Os investidores receberão ações ordinárias e preferenciais (estas também com direito de voto). As preferenciais serão oferecidas em contrapartida aos CICs e, portanto, ainda precisam da avaliação dos títulos e das terras que integrarão o patrimônio da Global para serem permutadas. As ordinárias serão emitidas em troca de um valor em dinheiro a ser aportado pelos credores, equivalente a 2,5% do valor de face dos CICs, para sustentar os custos administrativos da companhia. O plano da Global também prevê liquidez para as ações no mercado secundário, de modo que tanto as ordinárias como as preferenciais (quando emitidas) serão negociadas na Soma – o mercado de balcão organizado da Bovespa. No início do processo, enquanto as preferenciais (PN) não estiverem em circulação, os credores poderão negociar bônus de subscrição que darão direito mais adiante à aquisição das ações PN.
O projeto também prevê uma cláusula de segurança para os credores que aceitarem a proposta da Global. Os CICs oferecidos em troca das ações ficarão custodiados no Banco Itaú até que as terras sejam efetivamente transferidas para a companhia. Assim, se o planejado der errado no meio do caminho, o Banco Itaú fará a devolução dos CICs.
DESASTRE FINANCEIRO – A Fazendas Reunidas Boi Gordo é forte candidata a entrar para o rol dos maiores desastres financeiros na curta história do mercado de capitais brasileiro. Paulo Roberto de Andrade chegou a emitir aproximadamente R$ 100 milhões em CICs para milhares de investidores em todo o país, desde 1999, sem autorização da CVM para tal, em operações que claramente se caracterizavam públicas e, portanto, demandavam os registros de companhia aberta e de emissão de ações usualmente concedidos para este fim pelo órgão regulador do mercado.
Somente após dois anos de irregularidades, a CVM baixou em março de 2001 uma deliberação suspendendo as operações. Em 23 de maio do mesmo ano, a companhia pediu à CVM seu registro de companhia aberta e, dias depois, o registro para emissão de quatro séries de CICs – duas para regularizar as emissões ilegais e duas para novos investimentos. Em 26 de junho, fez mais um pedido de registro à CVM, desta vez para emitir 3,1 bilhões de ações e trocá-las por CICs – em operação semelhante à que agora propõe a Global. Já àquela altura, a FRBG fazia a emissão declarando que os recursos obtidos teriam a finalidade de reduzir o passivo com os investidores.

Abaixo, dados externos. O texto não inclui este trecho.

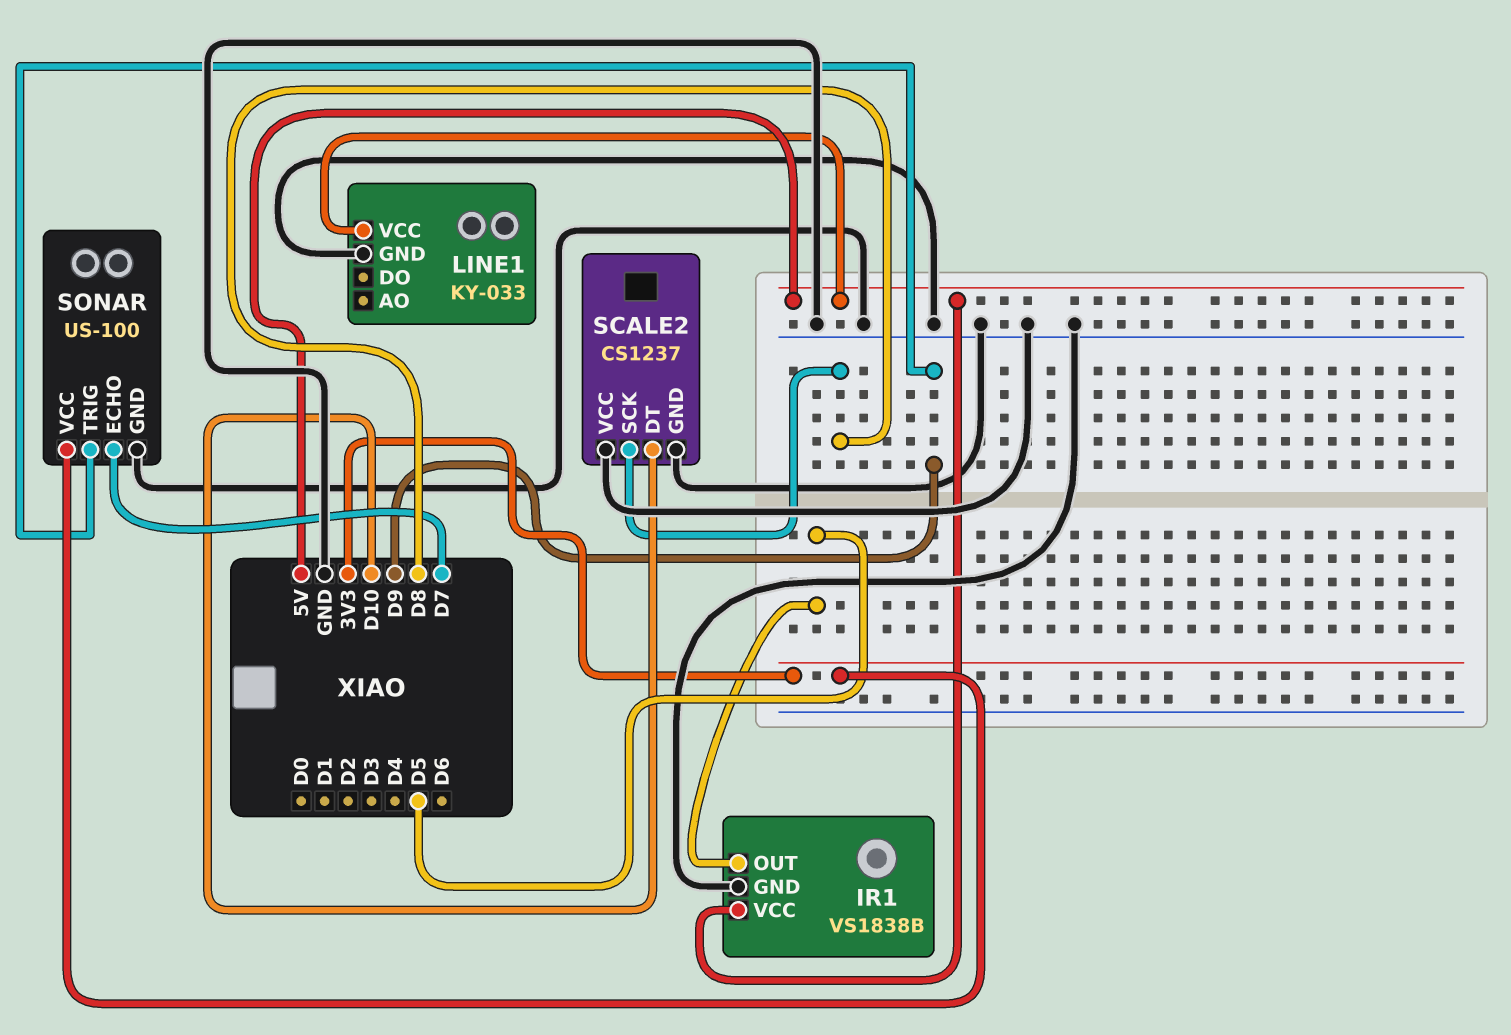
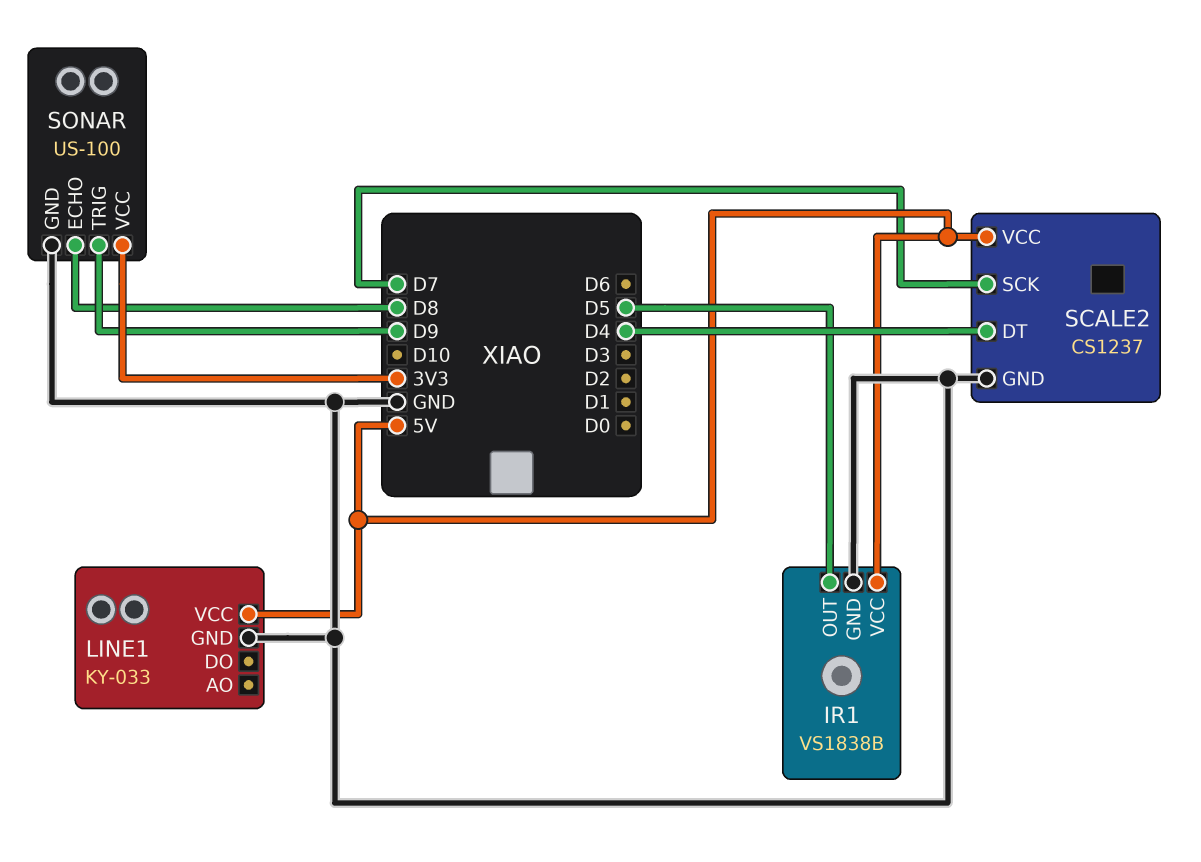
SCALE2 pin DT: D10 -> D4
SCALE2 pin SCK: D8 -> D7
SCALE2 pin VCC: GND -> 5V
SONAR pin ECHO: D7 -> D8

Todos os registros solicitados, de companhia aberta e para emissão dos CICs e das ações, foram aprovados pela CVM em 20 de agosto, exatos 57 dias antes de a FRBG declarar a concordata que deixaria na mão os milhares de investidores que sonharam com os lucros vislumbrados na engorda do boi.
Agora a Global, com a casa mais arrumada e com um discurso afiado de boa governança corporativa, propõe também a troca de CICs por ações a fim de viabilizar uma saída para investimentos que viraram pó. A diferença é que, desta vez, não resta alternativa fácil para os investidores da Boi Gordo.